36). Yapılan çalışmalar bireyler kendileri hakkında karar alınma sürecinde ne kadar buna müdahale ederlerse alınan kararıda o derecede adaletli bulduklarını göstermektedir. Folger ve Crapanzano (1991), prosedür adaletini, kazanımların belirlenmesinde kullanılan metodlar ve süreçlerle ilgili adalet algılaması olarak tanımlamışlar (Titrek, 2009: 554). Konovsky (2000) ise, işlemsel adaletin dağıtım kararlarının nasıl verildiği ve aynı zamanda nesnel ve öznel durumlarla ilgili olduğunu belirtmiştir. Ayrıca Thibaut ve Walker, işlemsel adaletin iki alt boyutunun olduğunu ortaya koymuşlardır. Bunlardan birincisi, karar alma sürecinde kullanılan yöntemler ve uygulamaların yapısal özellikleriyle ilgilidir. Kararlar alınmadan önce çalışanlara söz hakkı verilmesini, fikir ve görüşlerinin dinlenmesini kapsayan bu boyut, yasal işlemler olarak da adlandırılabilmektedir (Yıldırım, 2010: 67). İkinci boyut ise, bilgilendirme ile ilgilidir. Alınan kararlardan etkilenen işgörenlere yeterli ve gerekçeli olarak açıklama yapılması, açıklama isteme hakkının saklı tutulmasıdır . Karar alma sürecinde kullanılan politika ve uygulamaların karar alıcılar tarafından uygulanma şeklini ifade eder (Atalay, 2005: 16).

1.2.3. Etkileşim Adaleti

Etkileşim adaleti, çalışanlarla yöneticiler (kaynak dağıtıcılar) arasındaki iletişimden kaynaklanan adalet algılaması ile ilgilidir. Bu adalet türü, dağıtım kararından etkilenecekler ile dağıtım kaynağı arasındaki etkileşim çerçevesinde

 

şekillenmektedir. Etkileşim adaleti, alınan kararların çalışanlara nasıl veya hangi tarzda söylendiği/ söyleneceği ile ilgili adalet algılamasıdır (Demirel, vd. 2011: 103).
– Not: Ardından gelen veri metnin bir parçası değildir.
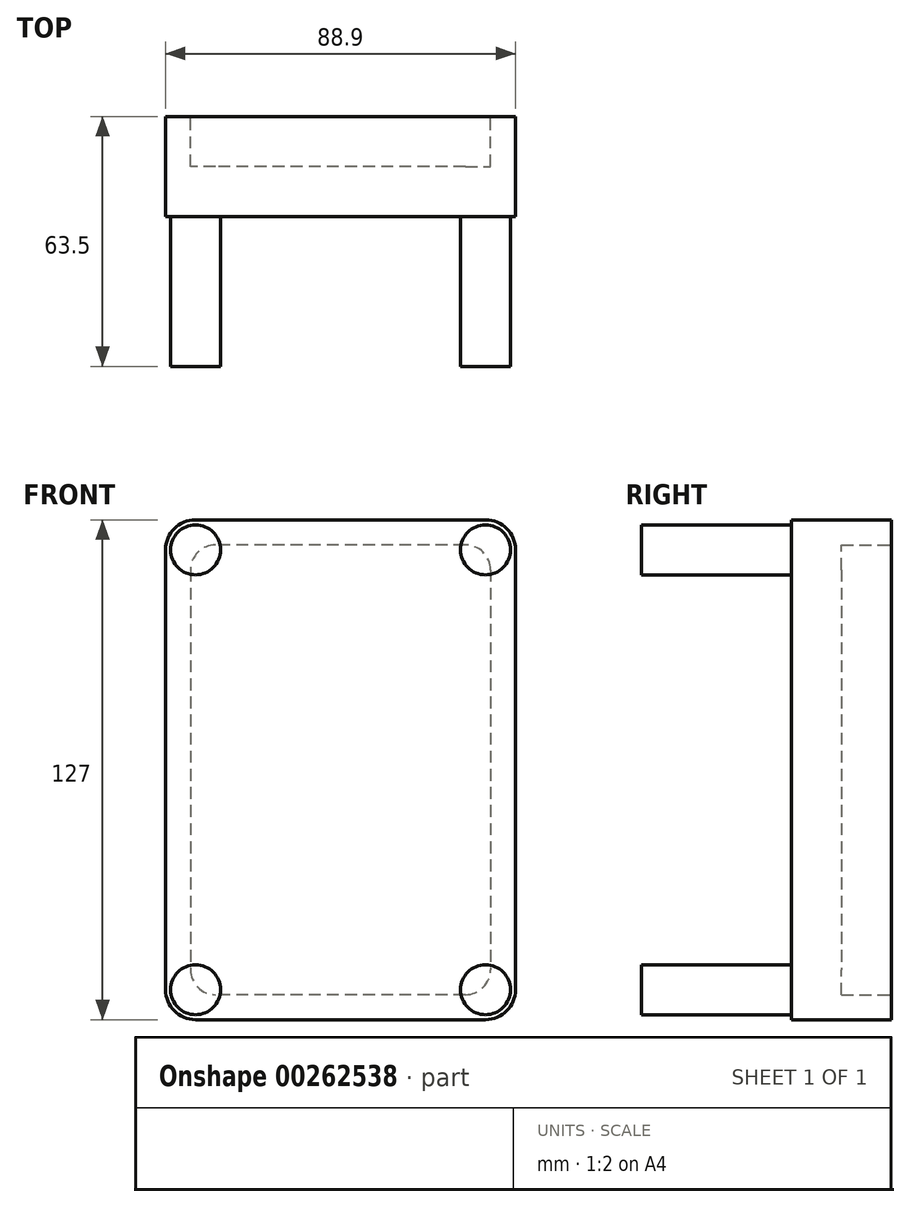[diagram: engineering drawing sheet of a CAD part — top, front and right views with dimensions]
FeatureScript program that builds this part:
annotation { "Feature Type Name" : "Feature", "Feature Type Description" : "" }
export const myFeature = defineFeature(function(context is Context, id is Id, definition is map)
    precondition{}
    {
        {
            var Q0;
            Q0=qCreatedBy(makeId("Front.planeOp"),FACE);
            var sketch = newSketch(context, id + "F0", { "sketchPlane" : qUnion([Q0])});
            skLineSegment(sketch, "E0.bottom", {"start": v(36.83, 63.5) * mm, "end": v(-36.83, 63.5) * mm});
            skLineSegment(sketch, "E0.top", {"start": v(36.83, -63.5) * mm, "end": v(-36.83, -63.5) * mm});
            skLineSegment(sketch, "E0.left", {"start": v(44.45, 55.88) * mm, "end": v(44.45, -55.88) * mm});
            skLineSegment(sketch, "E0.right", {"start": v(-44.45, 55.88) * mm, "end": v(-44.45, -55.88) * mm});
            skPoint(sketch, "E0.middle", {"position": v(0, 0) * mm});
            skLineSegment(sketch, "E1.bottom", {"start": v(31.75, 57.15) * mm, "end": v(-31.75, 57.15) * mm});
            skLineSegment(sketch, "E1.top", {"start": v(31.75, -57.15) * mm, "end": v(-31.75, -57.15) * mm});
            skLineSegment(sketch, "E1.left", {"start": v(38.1, 50.8) * mm, "end": v(38.1, -50.8) * mm});
            skLineSegment(sketch, "E1.right", {"start": v(-38.1, 50.8) * mm, "end": v(-38.1, -50.8) * mm});
            skPoint(sketch, "E2.visualSharp", {"position": v(-44.45, 63.5) * mm});
            skArc(sketch, "E2.filletArc", {"start": v(-36.83, 63.5) * mm, "mid": v(-42.22, 61.27) * mm, "end": v(-44.45, 55.88) * mm});
            skPoint(sketch, "E3.visualSharp", {"position": v(44.45, 63.5) * mm});
            skArc(sketch, "E3.filletArc", {"start": v(44.45, 55.88) * mm, "mid": v(42.22, 61.27) * mm, "end": v(36.83, 63.5) * mm});
            skPoint(sketch, "E4.visualSharp", {"position": v(-44.45, -63.5) * mm});
            skArc(sketch, "E4.filletArc", {"start": v(-44.45, -55.88) * mm, "mid": v(-42.22, -61.27) * mm, "end": v(-36.83, -63.5) * mm});
            skPoint(sketch, "E5.visualSharp", {"position": v(44.45, -63.5) * mm});
            skArc(sketch, "E5.filletArc", {"start": v(36.83, -63.5) * mm, "mid": v(42.22, -61.27) * mm, "end": v(44.45, -55.88) * mm});
            skPoint(sketch, "E6.visualSharp", {"position": v(38.1, 57.15) * mm});
            skArc(sketch, "E6.filletArc", {"start": v(38.1, 50.8) * mm, "mid": v(36.24, 55.3) * mm, "end": v(31.75, 57.15) * mm});
            skPoint(sketch, "E7.visualSharp", {"position": v(38.1, -57.15) * mm});
            skArc(sketch, "E7.filletArc", {"start": v(31.75, -57.15) * mm, "mid": v(36.24, -55.3) * mm, "end": v(38.1, -50.8) * mm});
            skPoint(sketch, "E8.visualSharp", {"position": v(-38.1, -57.15) * mm});
            skArc(sketch, "E8.filletArc", {"start": v(-38.1, -50.8) * mm, "mid": v(-36.24, -55.3) * mm, "end": v(-31.75, -57.15) * mm});
            skPoint(sketch, "E9.visualSharp", {"position": v(-38.1, 57.15) * mm});
            skArc(sketch, "E9.filletArc", {"start": v(-31.75, 57.15) * mm, "mid": v(-36.24, 55.3) * mm, "end": v(-38.1, 50.8) * mm});
            skSolve(sketch);
        }
        {
            var Q0;
            Q0=makeQuery(id+"F0.imprint","IMPRINT",FACE,{"disambiguationData":[TD([[makeQuery(id+"F0.imprint","IMPRINT",EDGE,{"derivedFrom":sQuery(id+"F0.wireOp",EDGE,"E0.bottom")}),1.0]])]});
            var Q1;
            Q1=makeQuery(id+"F0.imprint","IMPRINT",FACE,{"disambiguationData":[TD([[makeQuery(id+"F0.imprint","IMPRINT",EDGE,{"derivedFrom":sQuery(id+"F0.wireOp",EDGE,"E1.bottom")}),1.0]])]});
            extrude(context, id + "F1", {"entities" : qUnion([Q0, Q1]), "depth" : 25.4 * mm});
        }
        {
            var Q0;
            Q0=makeQuery(id+"F0.imprint","IMPRINT",FACE,{"disambiguationData":[TD([[makeQuery(id+"F0.imprint","IMPRINT",EDGE,{"derivedFrom":sQuery(id+"F0.wireOp",EDGE,"E1.bottom")}),1.0]])]});
            extrude(context, id + "F2", {"entities" : qUnion([Q0]), "operationType" : NewBodyOperationType.REMOVE, "depth" : 12.7 * mm});
        }
        {
            var Q0;
            Q0=makeQuery(id+"F1.opExtrude","CAP_FACE",FACE,{"disambiguationData":[OSD([sQuery(id+"F0.wireOp",EDGE,"E0.bottom"),sQuery(id+"F0.wireOp",EDGE,"E0.top"),sQuery(id+"F0.wireOp",EDGE,"E0.left"),sQuery(id+"F0.wireOp",EDGE,"E0.right"),sQuery(id+"F0.wireOp",EDGE,"E2.filletArc"),sQuery(id+"F0.wireOp",EDGE,"E3.filletArc"),sQuery(id+"F0.wireOp",EDGE,"E4.filletArc"),sQuery(id+"F0.wireOp",EDGE,"E5.filletArc")])],"isStart":false});
            var sketch = newSketch(context, id + "F3", { "sketchPlane" : qUnion([Q0])});
            skCircle(sketch, "E10", {"center": v(-36.83, 55.88) * mm, "radius": 6.35 * mm});
            skCircle(sketch, "E11", {"center": v(36.83, 55.88) * mm, "radius": 6.35 * mm});
            skCircle(sketch, "E12", {"center": v(-36.83, -55.88) * mm, "radius": 6.35 * mm});
            skCircle(sketch, "E13", {"center": v(36.83, -55.88) * mm, "radius": 6.35 * mm});
            skSolve(sketch);
        }
        {
            var Q0;
            Q0 = qSketchRegion(id + "F3", true);
            extrude(context, id + "F4", {"entities" : qUnion([Q0]), "operationType" : NewBodyOperationType.ADD, "depth" : 38.1 * mm});
        }
    });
Çalışanlar söz konusu kararları algılamada, yöneticilerin, diğerleriyle olduğu şekilde, kendileri ile iletişim kurmasını beklerler. Kurulan bu iletişimde de adalet ararlar.

Yöneticiler tarafından farklı çalışanlarla farklı şekillerde iletişim kurulduğunda (nazik, kaba, saygılı, saygısız vb.), bu işgörenler tarafından adil olarak algılanmaz.

Yöneticilerin ve kaynak dağıtıcıların olumsuz davranış biçimleri de çalışanların adalet algısını etkiler. Algılanan kişilerarası etkileşim adaletsizliği de çalışanların yöneticilerine karşı tepki vermesine neden olabilmektedir (Özdevecioğlu, 2003: 79).

Greenberg (1993) yayınladığı çalışmasında etkileşim adaletini iki boyut altında incelemiştir. Bunlardan birincisi “kişiler arası duyarlılık”, ikincisi ise

“açıklamalar” ya da “sosyal sorumluluk” boyutudur. Bunlardan ilki, kararın uygulanmasından sorumlu olan kişilerin, karardan etkilenen bireylere nazik ve saygın davranıp davranmamasıyla ilgilidir. İkinci boyut ise, dağıtım kararının altında yatan mantığın, kararın etkilediği bireylere açık ve yeterli derecede açıklanıp açıklanmaması ile ilgilidir ( Cihangiroğlu vd., 2010: 69).